## CONSIGNES DE TRAVAIL
**1.** Modifiez l'extrait sur la récidive et les prisons : réécrivez tout ce qui va de « Conséquences : le » jusqu'à « Quel paradoxe ! » en remplaçant « cruel » par « sévère ».
**2.** Poursuivez l'extrait sur la récidive et les prisons à partir de l'endroit où il s'arrête.

## TEXTE SOURCE
╔══

Conséquences : le taux de récidive à 5 ans des condamnés qui sortent d’une peine de prison est supérieur à 75 %, trois fois plus élevé que le taux de récidives de ceux qui ont été condamnés à une peine alternative.
Pourquoi punit-on ? Pour éviter la réitération des comportements délictueux, bien sûr. Le constat est donc cruel : dans l’état dans lesquelles elles se trouvent aujourd’hui, nos prisons encouragent la récidive au lieu de la décourager. Celui qui sort d’une de nos prisons risque bien plus de commettre un délit qu’avant qu’il y ait séjourné. Quel paradoxe !
Le plan justice de Monsieur Geens prévoit pourtant diverses mesures salutaires :
- Limitation de la détention préventive ;
- Interdiction de celle-ci pour les délits mineurs ;
- Recours à la surveillance par bracelet électronique ;
- Et en ce qui concerne l’exécution des peines, interdiction des courtes peines de prison ;
- Remplacement de celles-ci par des sanctions alternatives (surveillance par bracelet électronique, travaux d’intérêt général, médiation, sanctions financières, …).

╚══

## DONNÉES D'ENTRÉE
╔══

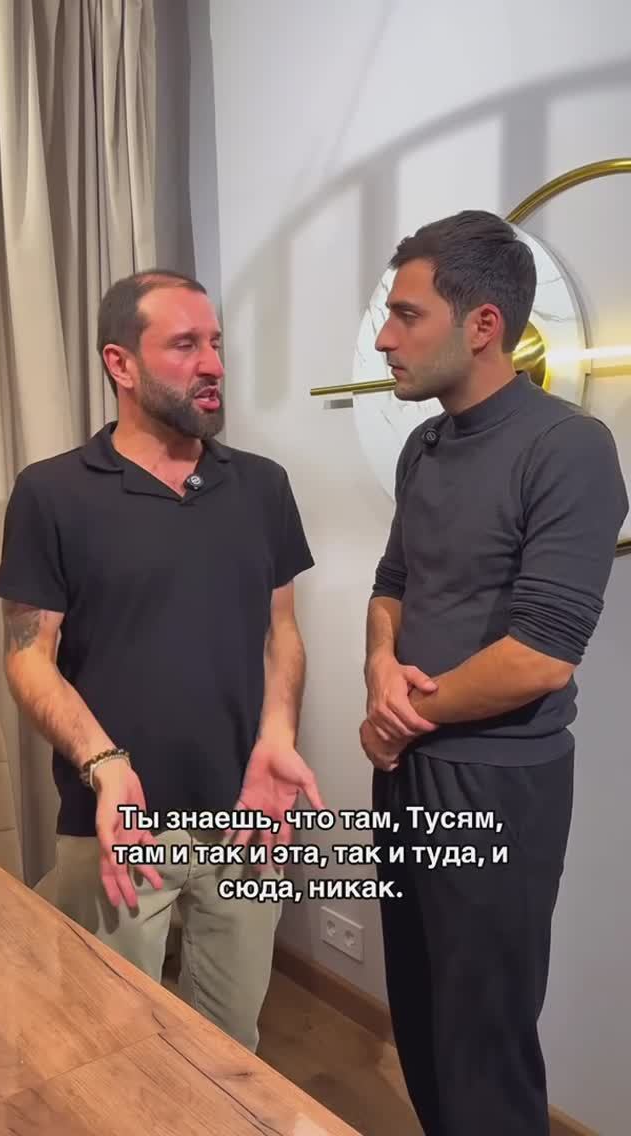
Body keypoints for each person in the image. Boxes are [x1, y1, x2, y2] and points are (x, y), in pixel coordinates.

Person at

╚══

## RÉPONSES DANS L'ORDRE
**1.**
Conséquences : le taux de récidive à 5 ans des condamnés qui sortent d’une peine de prison est supérieur à 75 %, trois fois plus élevé que le taux de récidives de ceux qui ont été condamnés à une peine alternative.
Pourquoi punit-on ? Pour éviter la réitération des comportements délictueux, bien sûr. Le constat est donc sévère : dans l’état dans lesquelles elles se trouvent aujourd’hui, nos prisons encouragent la récidive au lieu de la décourager. Celui qui sort d’une de nos prisons risque bien plus de commettre un délit qu’avant qu’il y ait séjourné. Quel paradoxe !

**2.**
Mais ces belles promesses tardent à se concrétiser et, au contraire, des voix s’élèvent, au sein de la majorité gouvernementale, pour en contester – contre toute raison – la pertinence.
Il faut donc agir. Les trois actions que nous avons introduites ne seront plaidées que dans un an, en mai et en juin 2016.
Nous n’avons qu’un espoir : que le gouvernement ait, d’ici-là, pris les mesures que nous réclamons et que nous puissions donc très heureusement, nous désister de nos actions avant qu’elles aient à être plaidées.